Magne devient ainsi sous-secrétaire d’État aux finances, puis ministre des Travaux publics, questions qui l’intéressent, sur lesquelles il lit et se forme sur le tas, et dont il passe rapidement pour spécialiste. Pierre Brana et Joelle Dussau ont à ce sujet fort raison de rappeler que les ministres « techniciens » comme lui sont alors rares, et cette compétence est recherchée. Cette situation et sa compétence, empirique mais réelle font qu’il demeure à des postes de cette nature, malgré une courte éclipse, après le coup d’État et le passage à l’Empire. Il est ainsi ministre des Finances jusqu’en 1860. Ces pages sont très intéressantes et renseignent utilement sur le fonctionnement de l’État à cette époque. Doué, écouté, Magne est de ceux qui lancent le Second Empire, notamment car il est rigoureux et strict sur l’emploi des deniers publics. Toutefois, il doit se heurter à un Empereur et certains ministres ou grands commis très dépensiers, comme Haussmann. La tension est palpable jusqu’au sommet du pouvoir. Gardant la confiance du souverain, il n’en n’est pas non plus un intime et ses relations d’abord amicales puis tendues avec d’autres personnages comme Achille Fould l’écartent un temps des affaires.

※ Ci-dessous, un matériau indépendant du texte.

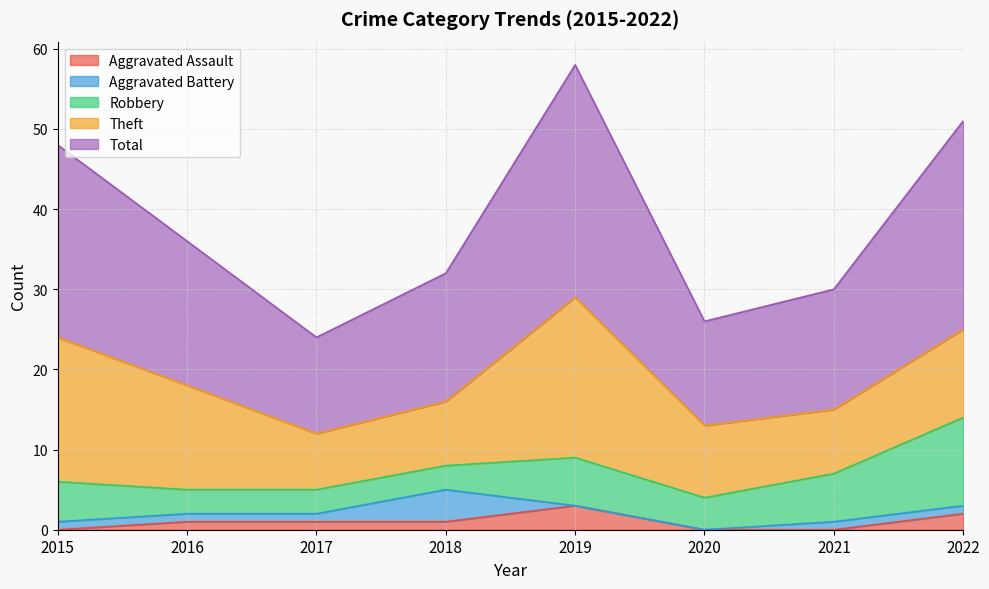

What is the value of the Theft point at the 1st from the left?

18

Dans toute cette histoire, il ne perd pas de vue sa Dordogne. Les auteurs, avec de nombreux documents à l’appui, évoquent ainsi avec intérêt les achats et travaux qu’il entreprend, sa vie privée et son attachement à sa terre d’origine, où il se rend dès que ses activités politiques le lui permettent. Or, celles-ci perdurent jusqu’à la fin du régime. Même si l’évolution libérale ne lui plaît pas, il occupe encore des postes ministériels et donne de sa personne pour le chef de l’État et le pays.
Les dernières années
Ses dernières années ne sont pas des moins intéressantes. Le fascicule revient de manière détaillée sur la fin de son parcours politique, qui est aussi celle de son existence. Magne fait partie de ces rares personnes en vue sous Napoléon III à conserver un poste après la guerre de 1870. Il rassure par sa compétence et son sérieux, il a un vrai ancrage local, il ne s’est pas compromis dans certains maniements d’argent comme Haussmann. De plus, c’est un homme d’ordre et le début de la IIIe République est très conservateur, c’est le temps de « l’ordre moral ».
Cette dernière partie, à travers son parcours et sa vie, est vraiment utile pour comprendre les changements de régime, d’institutions, et pour se replacer au niveau de ceux qui l’ont vécu, après tant d’autres bouleversements. Pierre Magne les a tous connus et ce de l’intérieur. Toutefois, l’âge et la maladie l’éloignent peu à peu du pouvoir, ainsi que les changements politiques. Terminant sénateur, restant bonapartiste, il apprécie peu l’évolution républicaine d’un régime encore très monarchique et patientant en espérant le retour d’un roi ou, pour certains, d’un Bonaparte. Il croit ainsi dans les chances du jeune fils de Napoléon III, réfugié au Royaume-Uni. Toutefois, la mort le surprend en 1879, peu avant celle du prince impérial et il ne peut assister aux années ultérieures, qui voient le régime devenir vraiment républicain et se lancer dans une grande entreprise de laïcisation et de républicanisation.
A final, on ressort plus instruit de cette lecture. Utilisant des archives, notamment départementales, comme de solides livres, ce fascicule se lit très bien et permet de revenir sur la carrière d’un important homme politique, souvent un peu oublié, alors qu’il est très représentatif d’une partie des élites du XIXe siècle, qui ont vogué d’un régime à l’autre et ont connu des changements politiques et sociétaux majeurs, sans toujours en être conscientes elles-mêmes d’ailleurs.